Task requirements: Keep every line in which "Martínez" occurs and drop the rest of the data.

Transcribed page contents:
● ● ● ●

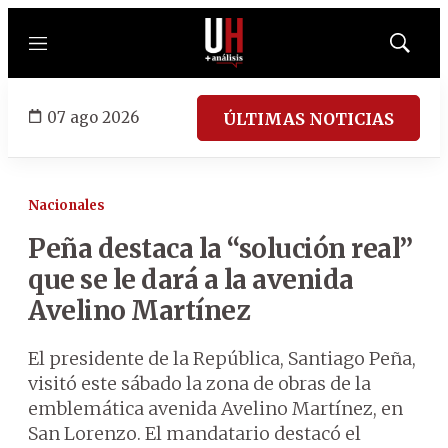
Menú
Mostrar
búsqued
07 ago 2026
ÚLTIMAS NOTICIAS
Nacionales
Peña destaca la “solución real”
que se le dará a la avenida
Avelino Martínez
El presidente de la República, Santiago Peña,
visitó este sábado la zona de obras de la
emblemática avenida Avelino Martínez, en
San Lorenzo. El mandatario destacó el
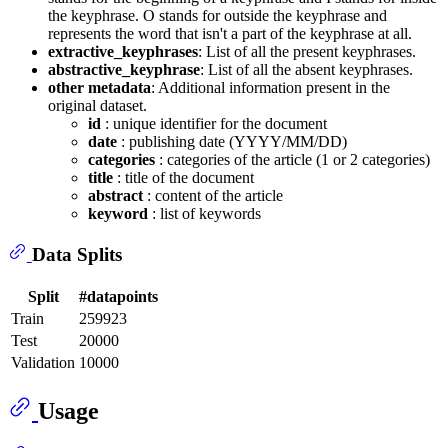
the keyphrase. O stands for outside the keyphrase and
represents the word that isn't a part of the keyphrase at all.
extractive_keyphrases
: List of all the present keyphrases.
abstractive_keyphrase
: List of all the absent keyphrases.
other metadata
: Additional information present in the
original dataset.
id
: unique identifier for the document
date
: publishing date (YYYY/MM/DD)
categories
: categories of the article (1 or 2 categories)
title
: title of the document
abstract
: content of the article
keyword
: list of keywords
Data Splits
Split
#datapoints
Train
259923
Test
20000
Validation
10000
Usage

● ● ● ●

Solution for this problem:
Avelino Martínez
emblemática avenida Avelino Martínez, en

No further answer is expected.